Listings entered into the MLS® system were also up 23 per cent over last April, with the addition of 2,837 properties this year.

Sales followed suit. The number of sales processed in the month was up close to four per cent from last April, with 1,273 sales recorded. 

And dollar volume was up 8.8 per cent at $362.3 million.  

The April numbers helped maintain positive year-to-date market statistics. There have been 8,336 listings entered on the MLS® system since January 1, which is up 25 per cent from last year.

And 3,538 sales have been recorded, which is up four per cent from the same period in 2014.

The January through April dollar volume is up 6.5 per cent at $962.4 million.

President David MacKenzie said market activity was positive in the first four months of this year. 

“We often say that real estate is local with national averages and trends meaning very little,” he said. “Our market is our market. 

“And even within our own market activity is local,” added MacKenzie. “What’s trending in Island Lakes will not necessarily be mirrored in the North End. I know of some MLS® areas where offers are few and far between while in other pockets of the City, multiple offers are still happening.”

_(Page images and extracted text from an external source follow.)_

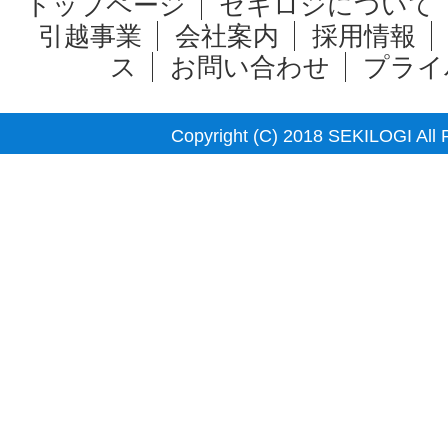
トップページ
セキロジについて
引越事業
会社案内
採用情報
ス
お問い合わせ
プライ
Copyright (C) 2018 SEKILOGI All 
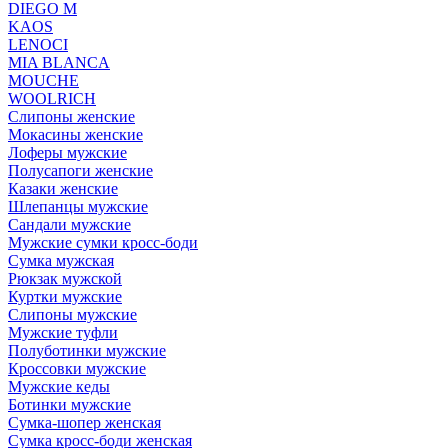
DIEGO M
KAOS
LENOCI
MIA BLANCA
MOUCHE
WOOLRICH
Слипоны женские
Мокасины женские
Лоферы мужские
Полусапоги женские
Казаки женские
Шлепанцы мужские
Сандали мужские
Мужские сумки кросс-боди
Сумка мужская
Рюкзак мужской
Куртки мужские
Слипоны мужские
Мужские туфли
Полуботинки мужские
Кроссовки мужские
Мужские кеды
Ботинки мужские
Сумка-шопер женская
Сумка кросс-боди женская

He went on to say that in April, 22 per cent of residential-detached homes sold for more than list price, 8.5 per cent sold at list, while 69 per cent sold below list.

For condominiums, almost 11 per cent sold above list, 18 per cent sold at list and 71 per cent sold below list.

The most active price range in April for residential detached homes was between $250,000 and $299,999 with 22 per cent of total sales. It was followed by the $200,000 to $249,999 price range with 16 per cent of all sales.

The average number of days for a listing on the market was 27 compared to 26 last April. The highest priced residential-detached sale fetched $1.59 million and the least expensive sale was $8,000.

The most active price range for condos in April was between $150,000 and $199,999, representing 25 per cent of all sales.This price range was closely followed by the $200,000 to $249,999 range with 22 per cent of total sales. 

The average number of days on market for condos was 49 compared to 38 last year. The highest-priced condo in April went for $630,000 and the lowest priced sale was at $244,579.

MacKenzie said Winnipeg is the second cheapest place in Canada to buy a home ($281,269 average price), due to plentiful inventory and has a healthy housing market, despite a recent Canada Mortgage and Housing Corporation (CMHC) report that rated the local market as “high risk.”

“In Winnipeg, the risk is overvaluation and overbuilding,” according to the CMHC report, which also rated Regina as “high risk.”

On other hand, CMHC indicated Vancouver and Toronto, where the average bungalow costs over $1 million, were both judged as “low risk.”